Paddlingduck · 05/05/2014 15:05

This reply has been deleted

Message withdrawn at poster's request.

WhateverLover · 05/05/2014 15:48

My best friend had cancer and when she told me I just locked down and couldn't bring myself to talk to her about it. I would go and visit or meet her for coffee but would talk about anything but. It was completely selfish of me and luckily I snapped out of it before it got out of control. I hope this is what your DH is doing and it will get easier Thanks

thatsnotmynamereally · 05/05/2014 15:52

dunsborough this isn't right- shock would be understandable in the immediate aftermath of finding out but now he needs to be making some gesture, in his own way, to acknowledge what you're going through.
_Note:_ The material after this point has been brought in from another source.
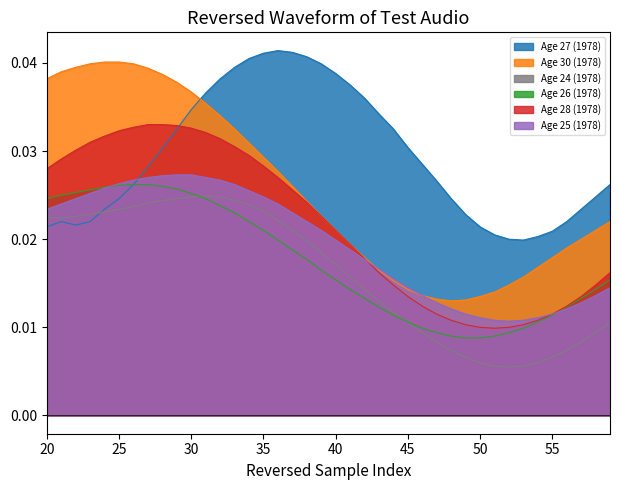

At which label does Age 27 (1978) reach its minimum?

53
Sleeping on the settee with no explanation sounds unbearably unsupportive, to me. If you say things haven't been good for a while, it may be that he's an abusive man and now he is in his own bubble and only concerned about what it means to him. Not trying to read too much into your remarks but I'm reading a book now about abusive men which specifically talks about how some men step up abuse when their partners become ill or vulnerable in some way ('Coercive Control' by Evan Stark).

Wishing you all the best and so sorry for this situation. It sounds like you are handling it so well at the moment (but I Know you have no alternative!)How old are your children?

MyLatest · 05/05/2014 19:24

OP I am very sorry you are experiencing this. Your husband's reaction is not only abnormal and callous, I would say it goes as far as being cruel. Is there anything gloating about his behaviour?

Just a couple of days ago I read something about men being much more likely to abandon or divorce wives with serious illness whereas women are more likely to support a sick husband. I have seen this happen twice to women in RL. Do tell some trusted friends and family members and get their support. Also take whatever practical steps you can to protect yourself financially should he walk out.